Michigan released a statement announcing the Stallions’ resignation.
“Connor Stallions resigned his position with Michigan Athletics this afternoon,” the statement read. “We are unable to comment further on this personnel matter.”
November 4: The Big Ten gives Michigan formal notice of a sportsmanship violation
Two days after informing the school that it had “indisputable” evidence of personal theft, the Big Ten gave Michigan its formal notice that the school had violated the conference’s sports policy. In its announcement, the Big Ten said, “These are not isolated or unexpected incidents. The violations were widespread, systematic and occurred over many years.
November 8: Michigan responds to Big Ten announcement
Michigan responded four days after the Big Ten’s announcement. The conference said Michigan “does not deny” the existence of the Stallions program and argued that the Big Ten lacked the authority to regulate the school. The Michigan Big Ten said other teams shared its signals among themselves and “believes it has evidence that other conference members have engaged in auto-stealing.”
November 10: Harbaugh is suspended for three games
Michigan’s response didn’t affect the Big Ten, as Pettitte sent the school a letter outlining why Jim Harbaugh was suspended for three games.
In the letter, the Big Ten said “the existence of an impermissible program has been demonstrated” and that Harbaugh will be allowed to coach in one week but is barred from being sidelined for the remainder of the regular season’s game days.
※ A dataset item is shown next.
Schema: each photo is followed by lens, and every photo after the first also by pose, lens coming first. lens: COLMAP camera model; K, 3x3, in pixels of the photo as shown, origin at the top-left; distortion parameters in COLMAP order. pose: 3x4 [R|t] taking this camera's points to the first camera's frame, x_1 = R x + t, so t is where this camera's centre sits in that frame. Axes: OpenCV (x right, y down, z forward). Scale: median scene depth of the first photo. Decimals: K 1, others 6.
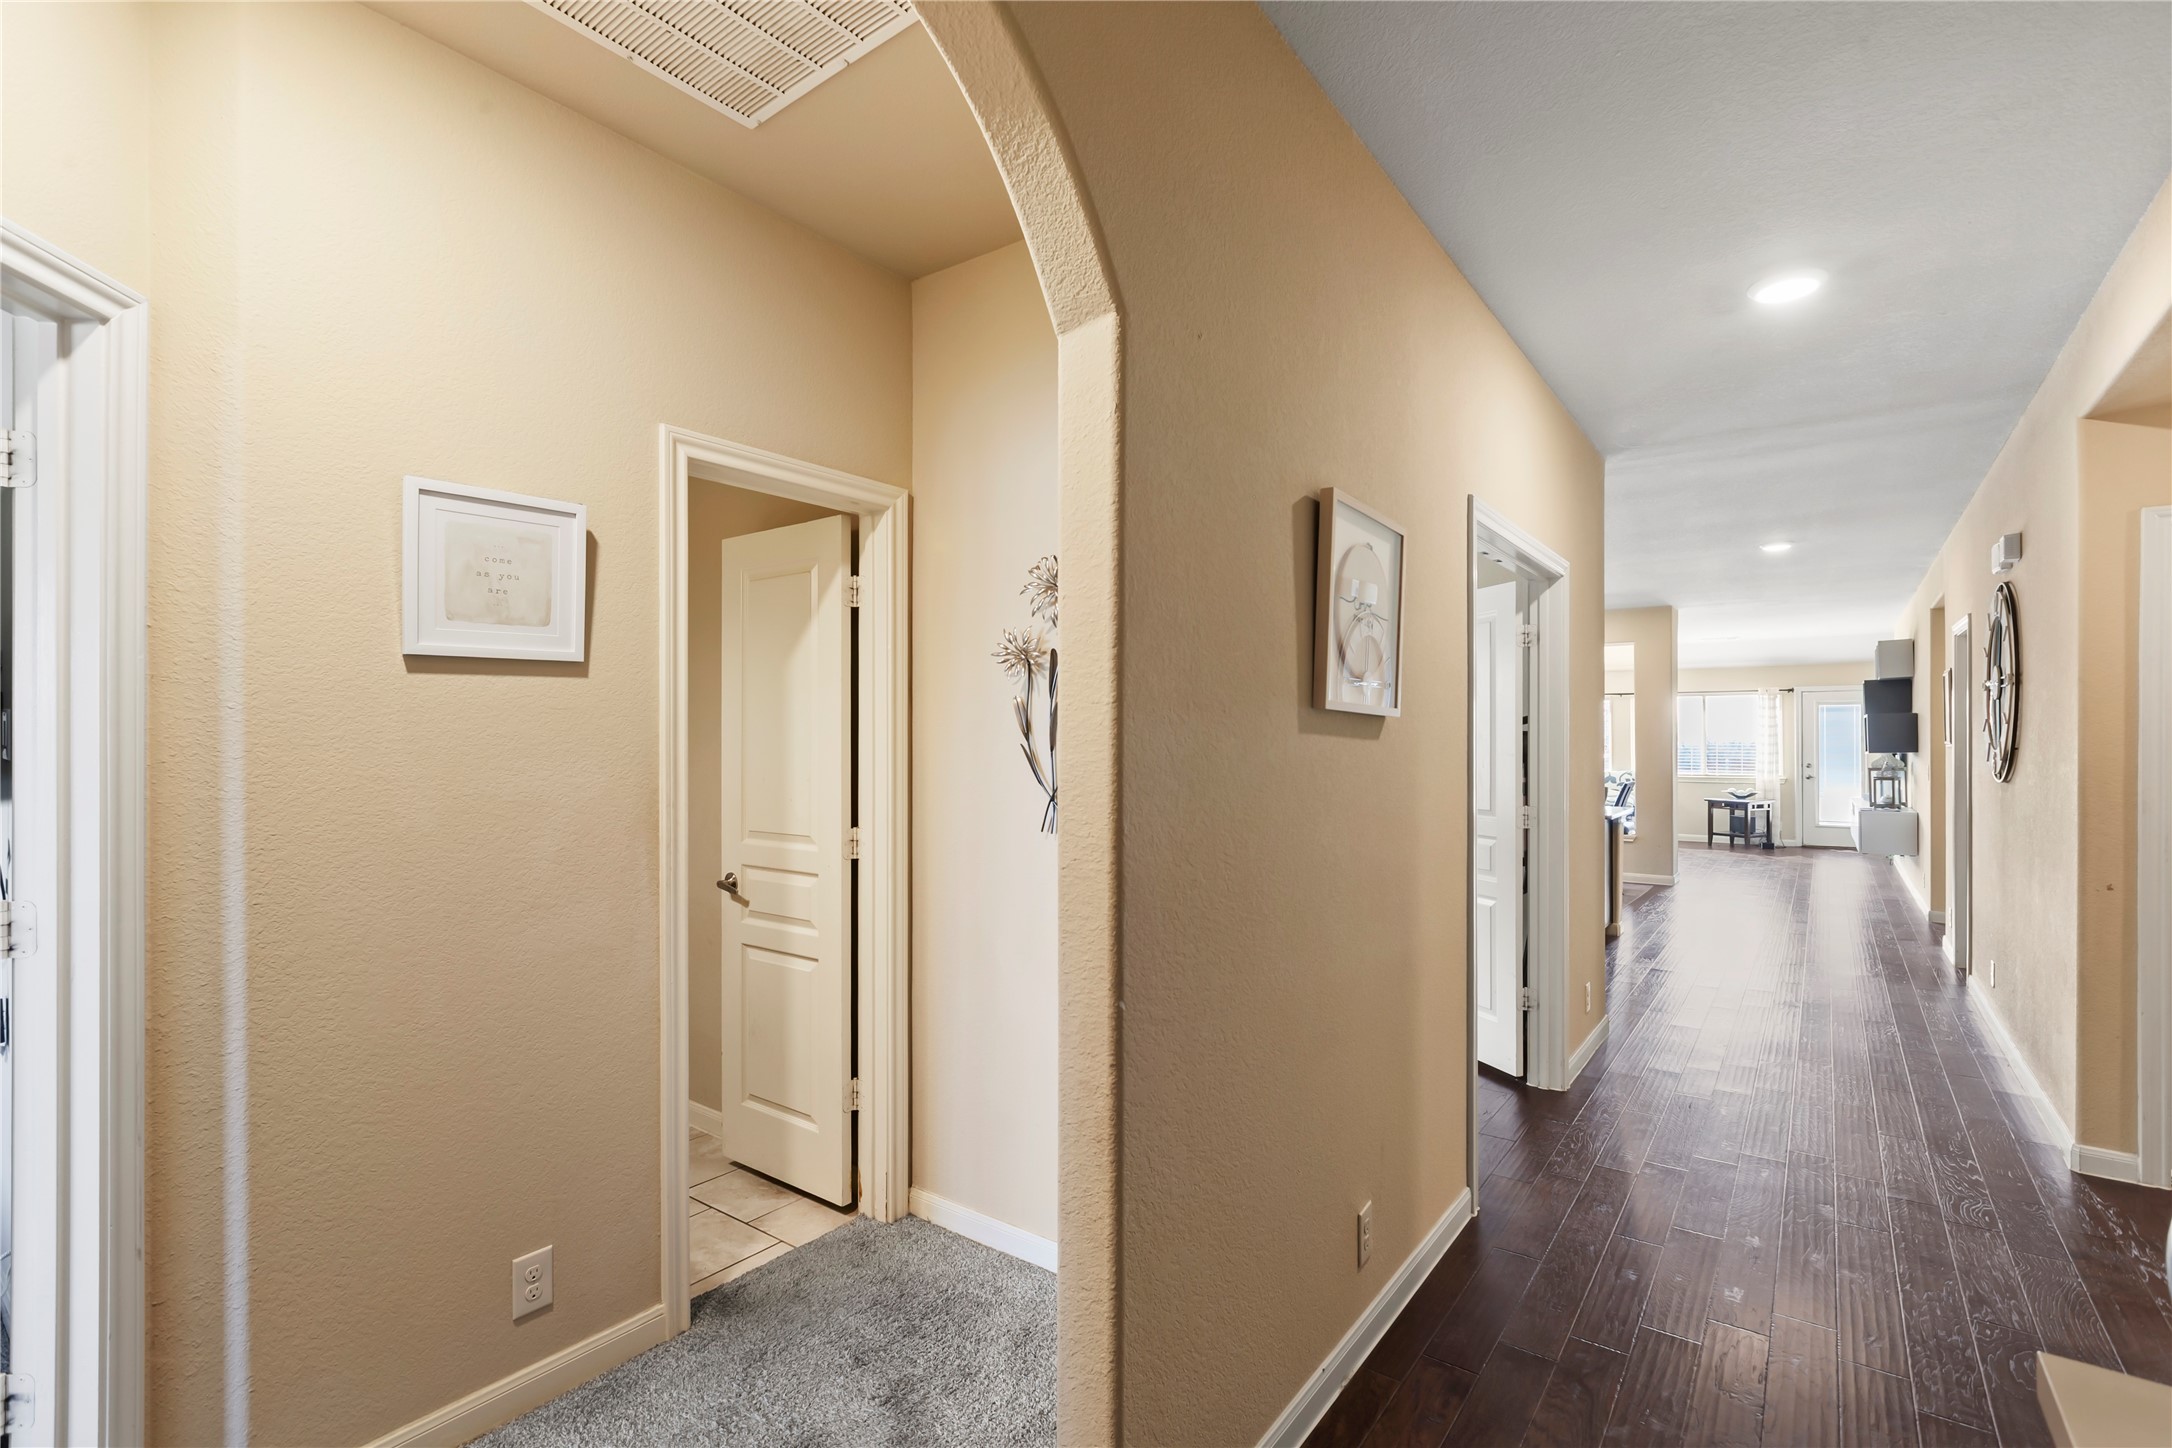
lens RADIAL K [[974.0, 0, 1086.0], [0, 974.0, 724.0], [0, 0, 1]] dist [0.000320, 0.000077]
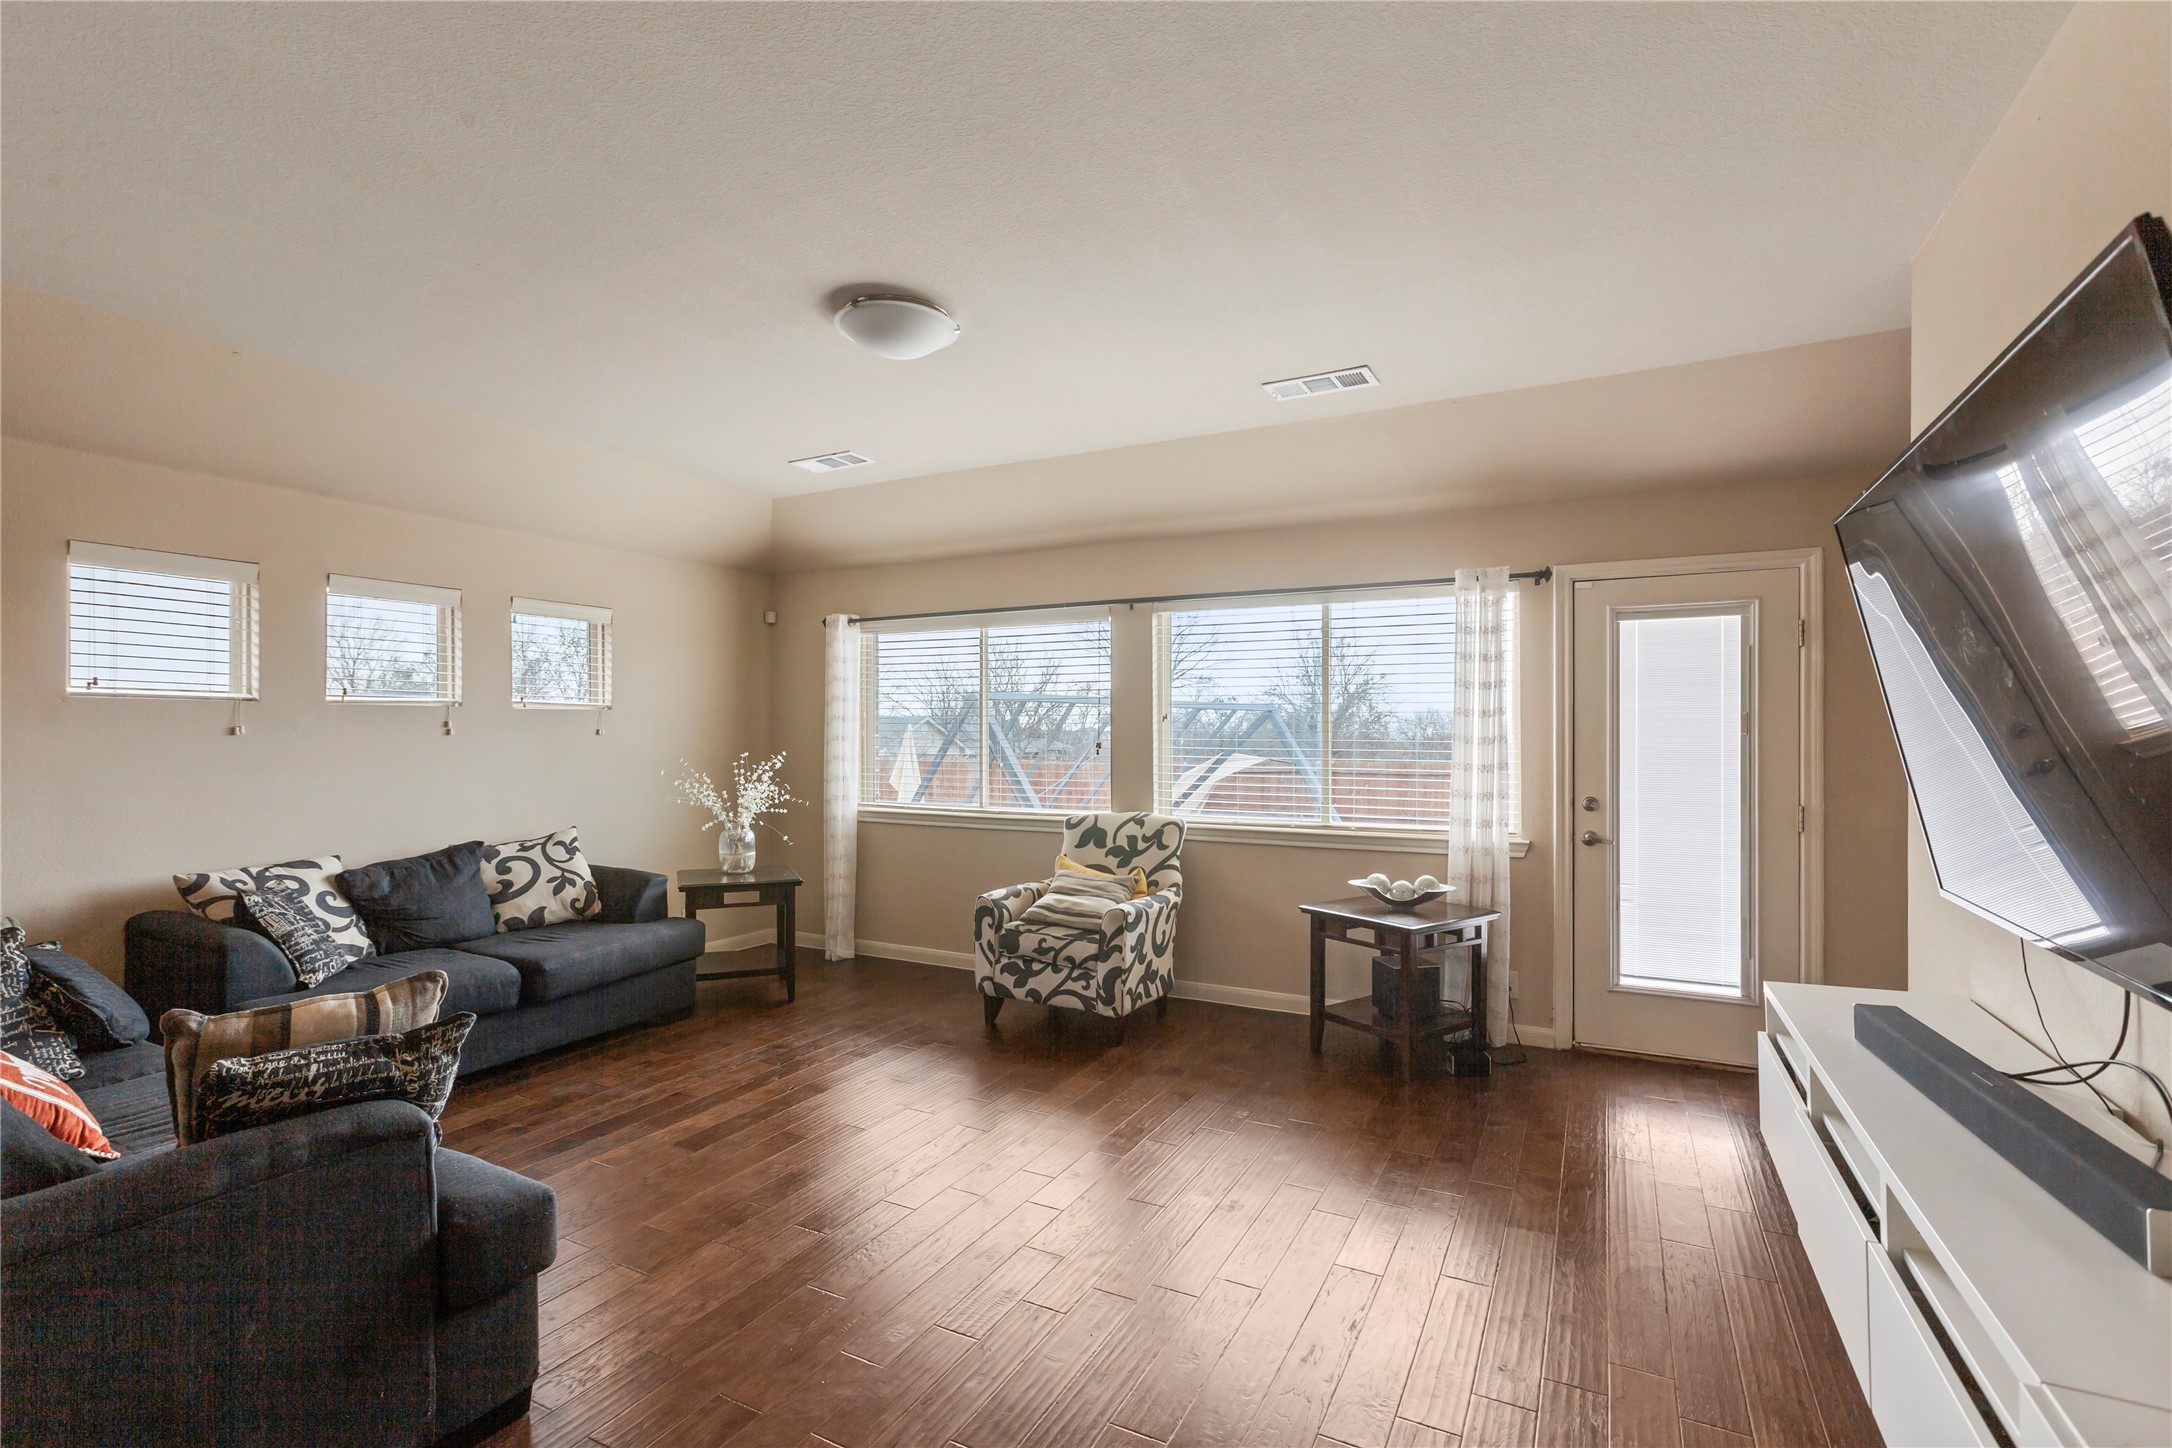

“Although the conference has not yet received any information indicating that head football coach Harbaugh was aware of the impermissibility of the gesture stealing scheme, we are imposing this disciplinary action. This is not Coach Harbaugh’s permission. It is a sanction against the university that, in the unusual circumstances presented by this offensive conduct, is more appropriate for infringement because: (1) it protects the ability of the university’s football student-athletes to continue to compete; and (2) authorizes the head coach to include the university for the purposes of its football program.
Nov. 11: Judge sets trial for Nov. 17 after Michigan beats Penn State
Michigan immediately pushed back against the Big Ten suspension and in Washtenaw County (Mich.) filed a petition seeking an injunction against the ruling. Judge Tim Connors, assigned to the case, did not issue a ruling before Michigan’s win over Penn State on Saturday and set a trial for Nov. 17.
Michigan and Harbaugh argue that the Big Ten overstepped its bounds in suspending Harbaugh and that the conference lacked evidence to prove Harbaugh violated any rules.
After Michigan’s win over Penn State, interim head coach Sharon Moore gave an emotional interview and paid tribute to Harbaugh.
“I want to thank God. I want to thank Coach Harbaugh. I love you, man. I love the *** out of you, man. We did it for you,” Moore said after the win. “We’ve got the best players, the best university, the best alumni in the country for this university, the president, our AD . . .”
No. 16: Jim Harbaugh agrees to serve 3-game suspension, settles case before court date
Michigan head coach Jim Harbaugh has agreed to serve a three-game suspension imposed by the Big Ten amid an investigation into the impermissible, in-person signature theft of a UM football staff member.
That closes the book on the Big Ten’s punishment against Harbaugh, one day before his scheduled court date.
The university released a statement saying the pending lawsuit between UM, Harbaugh and the Big Ten has been resolved. As a result, the Big Ten agreed to end its investigation into Michigan and Harbaugh will serve his full suspension.